[Available data]
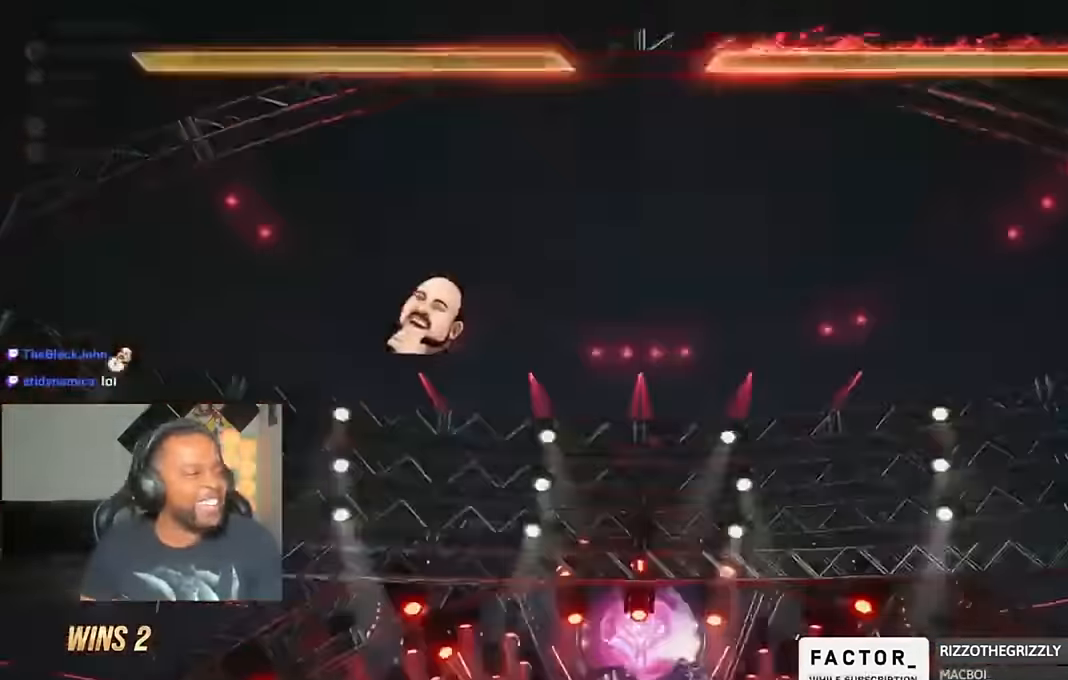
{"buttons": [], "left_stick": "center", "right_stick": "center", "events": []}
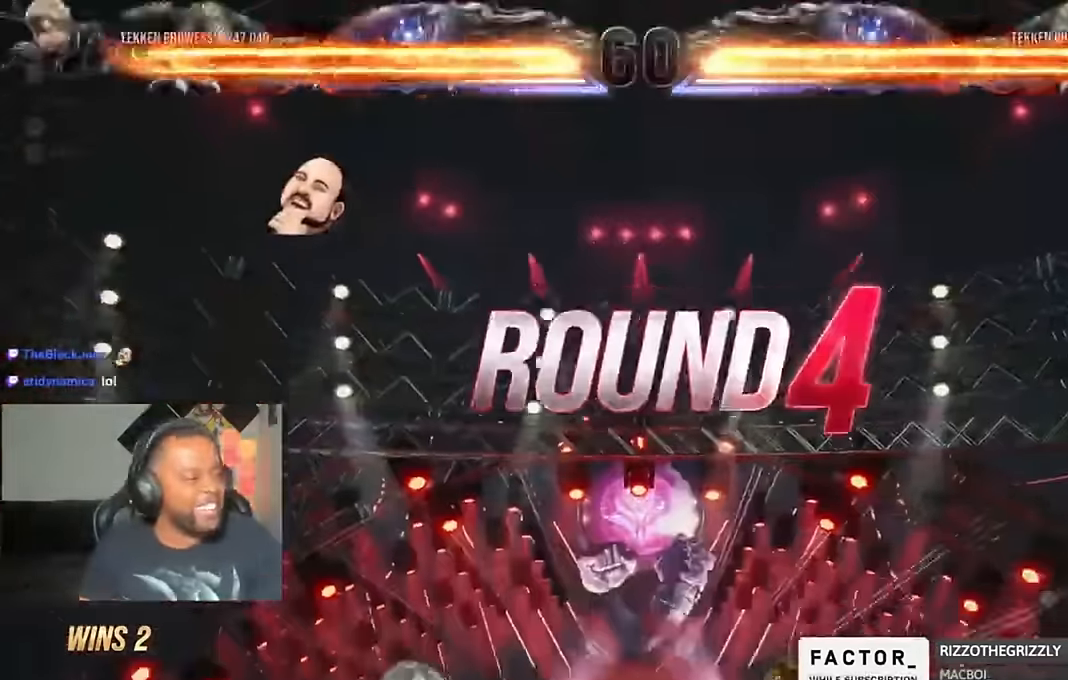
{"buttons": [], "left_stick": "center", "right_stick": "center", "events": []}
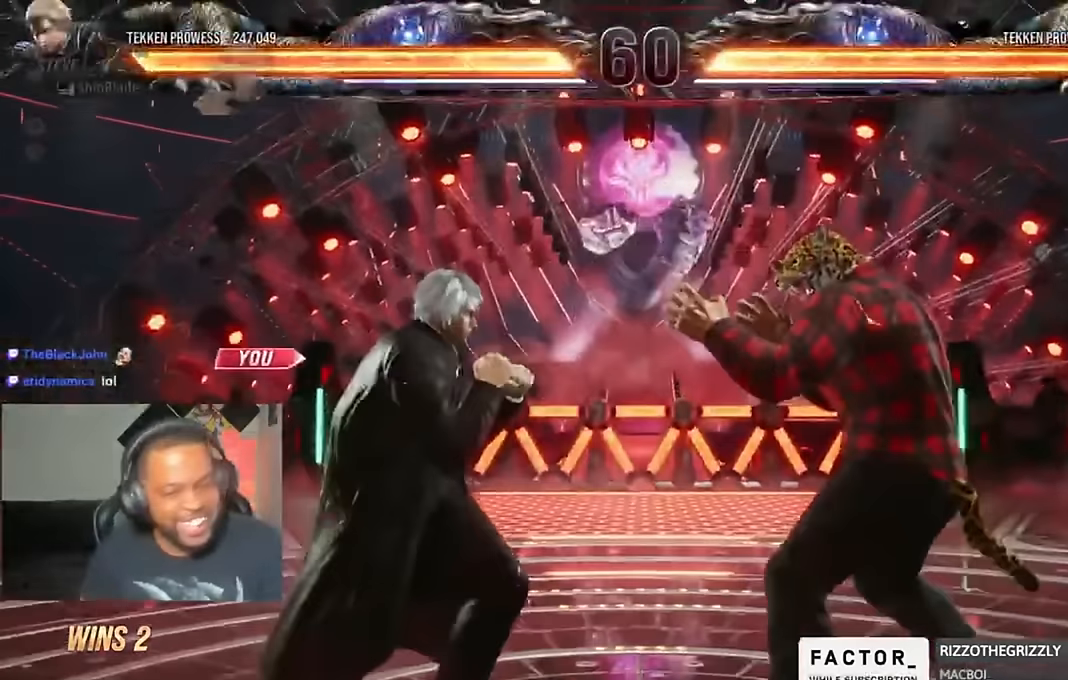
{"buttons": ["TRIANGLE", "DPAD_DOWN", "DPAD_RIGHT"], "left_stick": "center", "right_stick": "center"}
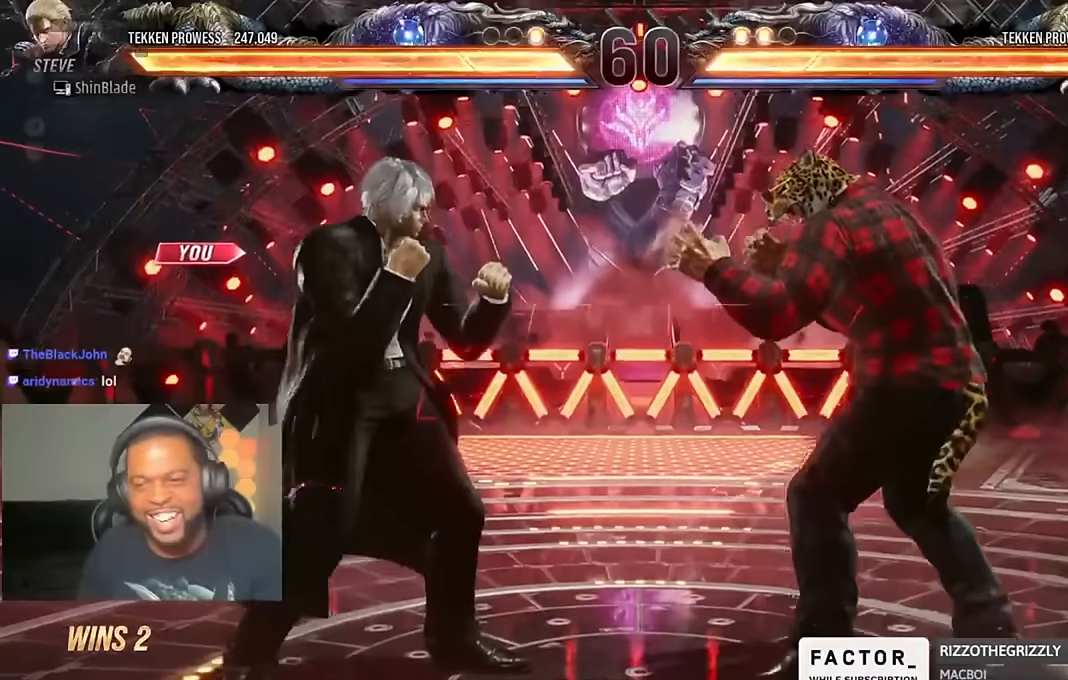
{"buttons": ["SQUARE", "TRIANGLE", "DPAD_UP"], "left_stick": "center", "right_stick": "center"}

[About this exercise]
Your copy should hold each line above exactly and no pictures at all.

[Exercise response]
{"buttons": [], "left_stick": "center", "right_stick": "center", "events": []}
{"buttons": [], "left_stick": "center", "right_stick": "center", "events": []}
{"buttons": ["TRIANGLE", "DPAD_DOWN", "DPAD_RIGHT"], "left_stick": "center", "right_stick": "center"}
{"buttons": ["SQUARE", "TRIANGLE", "DPAD_UP"], "left_stick": "center", "right_stick": "center"}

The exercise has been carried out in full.